KATHMANDU, Oct. 24 (Xinhua) -- Rice crop, as one of the staple foods in Nepal, spanned 1.553 million hectares of land in the Himalayan country although production was limited to only 5.23 million metric tons in fiscal year 2016-2017.

Nearly 70 percent of the Nepali population work in the agriculture sector which significantly contributes to national gross domestic product.

However, Nepal still struggles to produce an adequate supply of food, especially rice, hence imports from other South Asian countries are vital.

To help Nepal cope with its low production, which has resulted in a food deficit, the Chinese government has been helping Nepal to promote production through Chinese hybrid rice since 2016.

The Chinese and the Nepali governments signed an agreement on agricultural technical cooperation project in February 2016, which will last for three years.

During the first phase, China has been providing economic and technical assistance in the agricultural sector, especially for rice and maize production.

Yuan Longping High-tech Agriculture Co. Ltd, a Chinese implementing agency, is working in cooperation with the National Agricultural Research Council (NARC) of Nepal.

"We have been carrying out various comparative trials and high-yield demonstrations of Chinese hybrid rice in Nepal," Zhang Xiaohui, agronomist and team leader of the agricultural technical cooperation project, told Xinhua.

"We have already completed the trial of 67 varieties in five different locations covering mid hills to southern plains," Zhang said on Monday.

He explained that Chinese hybrid rice grows in a stable form with strong resistance, has long panicles and has a higher yield than the local varieties found in different parts of Nepal.

As part of the trial, Bhaktapur, which lies a few kilometers away from central Kathmandu, was selected for the plantation of Chinese hybrid rice this year.

Two varieties LPNBR 1628 and LPNBR 1632 were planted in around 10 ropanies of land, according to local measurement.

Fifty-year-old Bimala Shrestha has been producing a local variety of rice and seasonal vegetables in her field for over two decades. However, with the lowering yield, she always struggles to secure a decent income.

But to everyone's surprise, Shrestha has produced more than seven tons of rice this year, the highest yield in the last 18 years, thanks to the Chinese hybrid rice. She said that she had never imagined that the production would be this high.

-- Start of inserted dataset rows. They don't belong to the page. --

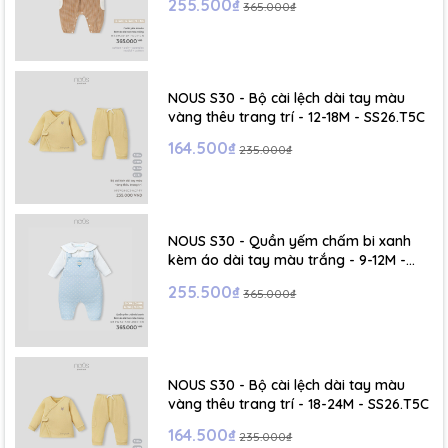
255.500₫
365.000₫
NOUS S30 - Bộ cài lệch dài tay màu
vàng thêu trang trí - 12-18M - SS26.T5C
164.500₫
235.000₫
NOUS S30 - Quần yếm chấm bi xanh
kèm áo dài tay màu trắng - 9-12M -
SS26.T5C
255.500₫
365.000₫
NOUS S30 - Bộ cài lệch dài tay màu
vàng thêu trang trí - 18-24M - SS26.T5C
164.500₫
235.000₫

"I cannot express how happy I am. Production is incredibly high this time compared to previous years," Shrestha told Xinhua

"Since we are still harvesting, it's hard to calculate but our estimation is between seven to nine tons per hectare. I am thankful to the Chinese for their assistance," she said, while working in her field.

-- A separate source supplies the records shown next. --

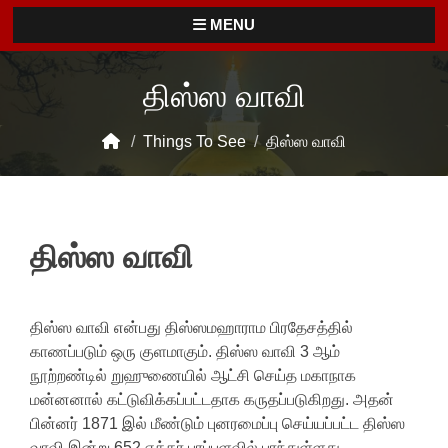
MENU
திஸ்ஸ வாவி
/
Things To See
/
திஸ்ஸ வாவி
திஸ்ஸ வாவி
திஸ்ஸ வாவி என்பது திஸ்ஸமஹாராம பிரதேசத்தில்
காணப்படும் ஒரு குளமாகும். திஸ்ஸ வாவி 3 ஆம்
நூற்றண்டில் றுஹுணையில் ஆட்சி செய்த மகாநாக
மன்னனால் கட்டுவிக்கப்பட்டதாக கருதப்படுகிறது. அதன்
பின்னர் 1871 இல் மீண்டும் புனரமைப்பு செய்யப்பட்ட திஸ்ஸ
வாவி இன்று 652 ஏக்கர் பரப்பளவில் பரந்துள்ளது.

The mother of four explained that her income has increased threefold compared to previous years, which will help her family to lead a more comfortable if not luxurious life.

A farmer from the neighboring district of Kavre, Rewati Prasad Timalsena, 59, was in attendance. Timalsena told Xinhua, "Production in my field increased by four times this year, so has the income. The Chinese rice variety has been a real boon."

According to government statistics, 38 out of 75 districts are thought to suffer from a food deficit in Nepal, which means half of the country is in a food crisis. Nepal usually imports rice from South Asian countries like India and Bangladesh.

As the Chinese rice is gradually getting popular, the government has been planning to register these rice varieties and self-produce the seed within a couple of years.

Experts said that if Chinese varieties will continue to be planted on a large scale, then the dependency of Nepal on other countries for rice imports will soon end.

Ananda Kumar Gautam, director at the National Agricultural Research Council, told Xinhua, "Under this project, we have been testing the Chinese hybrid rice and we found that its production capacity is much higher than our local variety. I think we can expand its plantation so that the government can reduce rice imports."

The Chinese government has also been assisting Nepal in training the manpower working in the agriculture sector.

They have also agreed to open a post-harvest support lab that will boast high-end Chinese machinery.